I woke up to the dark. I was getting tired of seeing the sun shining through. Mocking me with a beautiful day, the thought that life moves on even though he's not here.

How can I look at the sunlight? Smell the fresh air and look at the brand new day when he doesn't get one.

I've been in my room for the most part these past two weeks. No one seems to mind, they want to give me time to get through this but I don't know how I could. That didn't stop them from pestering me on leaving my room and eating.

Oh yeah. I haven't eaten much these two weeks either. It's not so bad though. At least I can be alone in my room. There's nothing that I hate more than someone trying to help you and you want to be mad over the dumb shit they say to cheer you up but you know they're just worried and truly want to see you get better. That's how it is with the whole team and I don't want to lash out at anyone.

I have been lashing out though, at Wanda at Nat and Steve and Tony. Everyone and I hate myself for it but I couldn't help it so I started spending more time in my room.

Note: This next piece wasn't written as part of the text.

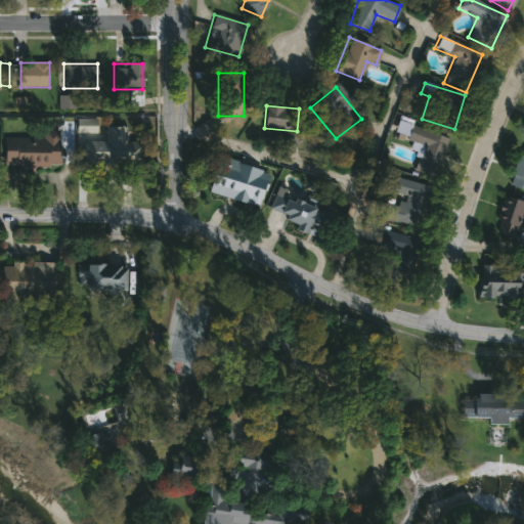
[(393,134),(397,122),(448,136),(436,178),(413,172),(422,142),(393,134)]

I just sit here reminiscing over all those times we spent together. I keep thinking about how I should've told him I loved him more. I should've let Tony take him first but then I probably would've died and I wouldn't want him to go through what I'm going through.
I keep wondering if I had forgiven him then maybe none of this would've happened. If I had just gone and talked to him instead of leaving with Cole. Cole would probably still be alive and so would Bucky.